Il existe un cas cependant, dans lequel la concurrence peut stimuler l’effort, celui de l’entrainement physique. À l’Université de Pennsylvanie, près de 800 étudiants ont été soumis à 11 semaines de programme d’entrainement et ont été de manière aléatoire, soumis à l’une des quatre conditions suivantes : l’individu seul, les encouragements d’une équipe, la comparaison individuelle et la comparaison en équipe. Le résultat ? Ceux qui étaient dans une atmosphère compétitive ont été 90% plus présents aux classes d’entrainement que ceux qui ne l’étaient pas.

Conformément aux résultats de cette même étude, un autre travail de recherche de l’Université de Rutgers a démontré que les personnes étaient plus performantes lorsqu’il existait un facteur de compétition dans le cadre d’une tâche physique, mais que ce n’était pas le cas lorsqu’il s’agissait d’une tâche faisant appelle à la mémoire.

Donc si votre objectif a à voir avec un exercice physique, tel qu’un entrainement pour un marathon, comment avoir de la volonté de perdre du poids ou encore, d’améliorer vos temps en natation, une certaine concurrence peut vous être bénéfique dans vos efforts.

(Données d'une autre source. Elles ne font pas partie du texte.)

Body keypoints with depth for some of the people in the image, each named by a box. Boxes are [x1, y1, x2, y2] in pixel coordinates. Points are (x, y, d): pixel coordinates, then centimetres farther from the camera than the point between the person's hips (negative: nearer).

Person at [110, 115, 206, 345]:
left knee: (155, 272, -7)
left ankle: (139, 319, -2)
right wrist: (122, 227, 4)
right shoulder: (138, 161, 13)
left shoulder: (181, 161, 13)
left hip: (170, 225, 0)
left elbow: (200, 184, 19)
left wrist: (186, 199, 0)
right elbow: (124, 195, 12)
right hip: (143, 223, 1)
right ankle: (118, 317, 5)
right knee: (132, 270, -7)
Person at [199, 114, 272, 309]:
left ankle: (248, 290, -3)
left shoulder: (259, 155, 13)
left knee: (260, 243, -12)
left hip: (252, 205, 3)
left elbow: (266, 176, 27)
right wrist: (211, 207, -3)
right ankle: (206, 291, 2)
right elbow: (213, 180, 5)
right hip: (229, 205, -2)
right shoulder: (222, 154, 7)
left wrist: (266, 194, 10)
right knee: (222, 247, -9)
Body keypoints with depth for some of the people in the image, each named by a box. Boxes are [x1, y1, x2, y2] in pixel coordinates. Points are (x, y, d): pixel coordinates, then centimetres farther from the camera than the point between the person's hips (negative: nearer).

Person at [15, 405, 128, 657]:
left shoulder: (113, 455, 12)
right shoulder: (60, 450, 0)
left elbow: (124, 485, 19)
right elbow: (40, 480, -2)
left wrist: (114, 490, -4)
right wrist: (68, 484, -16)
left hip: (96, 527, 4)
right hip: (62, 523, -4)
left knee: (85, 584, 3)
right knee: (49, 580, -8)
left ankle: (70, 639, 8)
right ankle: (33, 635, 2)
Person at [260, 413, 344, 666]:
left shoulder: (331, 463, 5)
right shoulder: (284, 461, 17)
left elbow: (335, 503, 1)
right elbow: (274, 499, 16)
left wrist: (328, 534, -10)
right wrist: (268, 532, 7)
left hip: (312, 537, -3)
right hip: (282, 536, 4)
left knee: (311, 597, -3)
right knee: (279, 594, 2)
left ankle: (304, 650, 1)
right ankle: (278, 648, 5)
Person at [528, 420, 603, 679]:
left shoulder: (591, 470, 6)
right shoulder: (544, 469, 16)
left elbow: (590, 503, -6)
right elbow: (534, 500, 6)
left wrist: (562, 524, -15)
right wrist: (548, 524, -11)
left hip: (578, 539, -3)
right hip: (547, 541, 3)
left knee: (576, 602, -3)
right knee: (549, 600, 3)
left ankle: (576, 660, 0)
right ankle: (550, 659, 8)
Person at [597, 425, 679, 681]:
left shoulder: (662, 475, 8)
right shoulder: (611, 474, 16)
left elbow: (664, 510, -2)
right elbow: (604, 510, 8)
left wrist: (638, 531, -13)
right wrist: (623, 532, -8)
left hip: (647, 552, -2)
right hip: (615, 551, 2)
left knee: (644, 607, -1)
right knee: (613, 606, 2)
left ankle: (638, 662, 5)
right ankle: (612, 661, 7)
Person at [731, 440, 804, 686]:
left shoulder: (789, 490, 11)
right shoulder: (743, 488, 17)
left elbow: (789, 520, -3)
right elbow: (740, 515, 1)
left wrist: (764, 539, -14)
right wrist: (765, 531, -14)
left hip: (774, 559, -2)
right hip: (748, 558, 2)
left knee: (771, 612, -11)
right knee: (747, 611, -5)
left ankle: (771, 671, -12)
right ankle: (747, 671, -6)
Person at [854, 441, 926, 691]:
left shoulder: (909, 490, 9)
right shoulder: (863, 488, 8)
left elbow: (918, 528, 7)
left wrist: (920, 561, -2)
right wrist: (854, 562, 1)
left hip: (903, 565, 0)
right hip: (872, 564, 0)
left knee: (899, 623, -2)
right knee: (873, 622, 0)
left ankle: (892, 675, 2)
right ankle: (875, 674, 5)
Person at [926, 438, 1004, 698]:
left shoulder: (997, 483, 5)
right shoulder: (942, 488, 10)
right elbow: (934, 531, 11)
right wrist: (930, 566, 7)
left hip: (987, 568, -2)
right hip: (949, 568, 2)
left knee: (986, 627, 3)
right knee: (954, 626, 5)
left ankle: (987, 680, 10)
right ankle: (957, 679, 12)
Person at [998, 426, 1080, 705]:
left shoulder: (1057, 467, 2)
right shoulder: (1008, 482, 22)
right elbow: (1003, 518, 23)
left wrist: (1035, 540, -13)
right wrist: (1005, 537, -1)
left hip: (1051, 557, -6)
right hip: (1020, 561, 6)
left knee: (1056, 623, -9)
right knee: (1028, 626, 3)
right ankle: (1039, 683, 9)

L’astuce : Mon objectif nécessite-t-il de l’entrainement ? Si la réponse est oui, alors il est préférable de se placer dans un contexte compétitif, afin de stimuler sa motivation.

Que doit donc faire une personne avec un objectif précis et déterminé ?

Comme tout conseil, l’approche n’est pas universelle et ce n’est pas une formule qui convient toujours à tout le monde. Les études nous aident à aller plus loin mais peuvent aussi montrer leurs limites. Ce que la recherche démontre en revanche, c’est que si vous êtes sur le point de partager publiquement vos objectifs et vos rêves, alors vous devriez le faire de manière stratégique. Avant d’annoncer ces intentions à quiconque, pensez plutôt à la manière dont cela pourrait influencer et/ou affecter vos efforts et donc votre chance d’atteindre ces mêmes objectifs.

Même si je n’ai jamais poursuivi l’écriture de mon roman, malgré l’annonce de mon intention à toutes les personnes que je connaissais, je ne suis pas si contrariée d’avoir abandonné. Je me suis concentrée sur la littérature non-romanesque, depuis. Est-ce que cela signifie que je suis désormais en train d’écrire un mémoire ou une biographie ? (Je ne vous le dirai pas.)